Our boat, Drumroll Please was built by the Boy Scouts from Troop 8 and Crew 8 in Wakulla County. These Scouts, also known as The Barrelheads, were the returning champions from the 2012 Regatta, back again with recycled 55 gallon drums. This year, instead of a catamaran style craft, we had fabricated a long center hull with two smaller drums as outrigger floats, or amas, to keep the long hull from rolling over. The six drums (donated by St. Marks Powder) were bolted together, end to end for a total length of just under 18'. It was designed for a four man crew to sit on top, with cut out sections or cockpit, for your legs. The cut out pieces were then used to form the blades for the paddles. Over the course of about three weeks, our Scouts built, tested and modified their craft. It was a marvel of low tech engineering and creativity. It would win no contest for beauty, but function it did, and it did it well.
The crew of Drumroll Please and The Barrelheads was made up of two Eagle Scouts, Gil Damon and Zack Dunaway and two adult Scout Leaders, Alfie Boone, and myself, David Damon. Over a twelve year period, this group of Scouts had been in many waterfront competitions, usually against other Scout troops. They have a long track record of winning anything water related, they were in their element.

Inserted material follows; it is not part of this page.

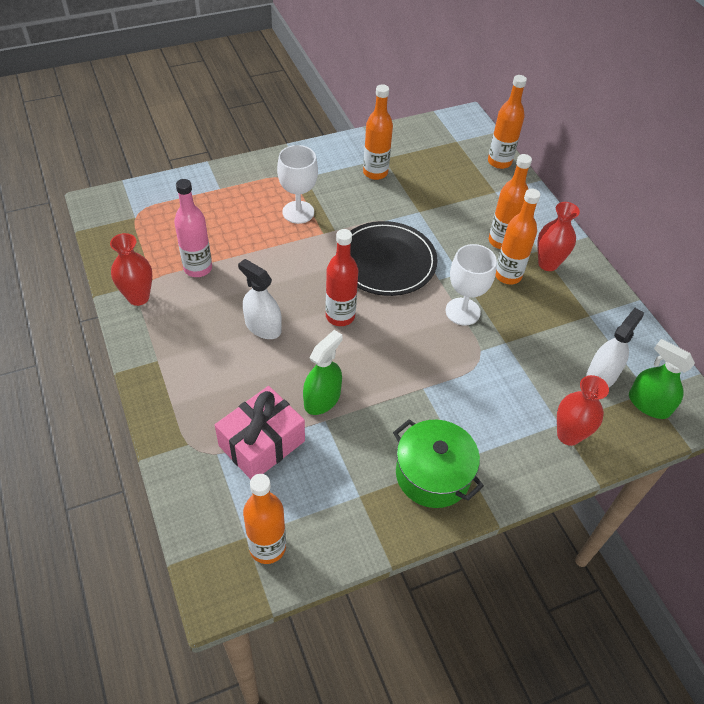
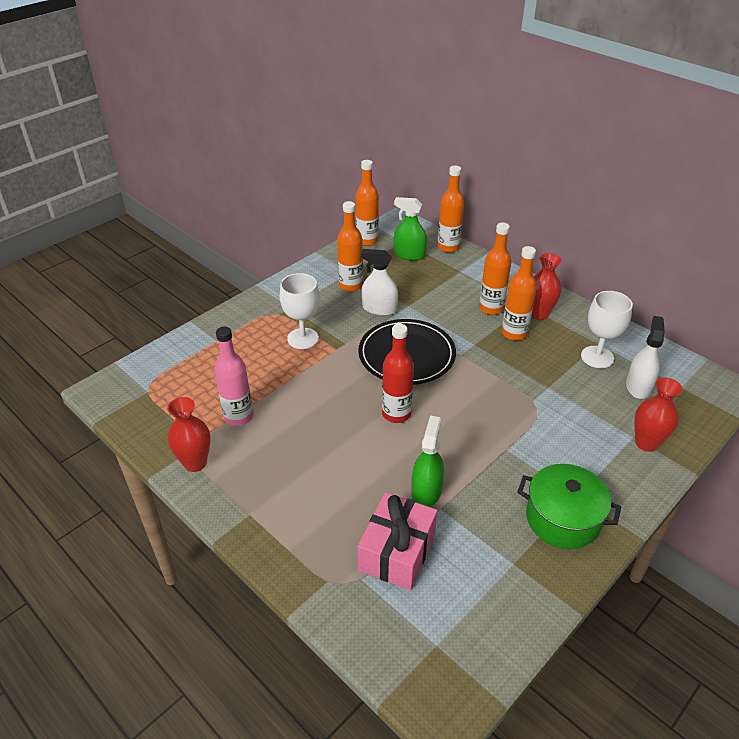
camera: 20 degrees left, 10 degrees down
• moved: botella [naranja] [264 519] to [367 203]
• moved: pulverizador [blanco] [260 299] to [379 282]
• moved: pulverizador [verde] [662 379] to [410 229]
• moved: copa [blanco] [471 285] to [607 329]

As the first of two heats was held, the crew of Drumroll Please watched as the first place craft crossed the finish line in around six minutes. We now knew that the six minutes was a time we had to beat, along with any boats in the second heat. As we lined up at the starting line, the horn blasted and we were off. It was a synchronized effort of paddling combined with the latest in recycled naval engineering as Drumroll Please quickly took the lead. The hard work and fun had paid off, the last minute untested changes to our craft proved to work out well. In a few short minutes after the blast of the horn, Drumroll Please crossed the finish line to the cheers of the spectators lining the seawall. Troop and Crew 8 would again take home the most amazing first place trophy, itself built from recycled materials and spray painted gold! Along with the trophy, they received gift certificates from the race sponsors Bay Leaf Market in Crawfordville and Sopchoppy Pizza.
Three other trophies were also awarded in the spirit of the event, “Most creative use of materials”, “Titanic Award to the most spectacular failure”, and the “People's Choice”.
A special thanks goes out to the amazing staff at the FSU Coastal & Marine Lab for all their hard work and efforts! Whatever Floats Your Boat is a fun way to bring awareness to the importance of recycling. In Scouting, we have a program called Leave No Trace that encourages Scouts to be aware of their surroundings and to limit their impact on the environment, that also includes recycling.
It had been a fun day for all, both spectators and participants! If you missed this years race, come out next year, Troop 8 and Crew 8 will be back with an all new craft. Better yet, get a group of friends together, build a recycled boat and show up next year the starting line.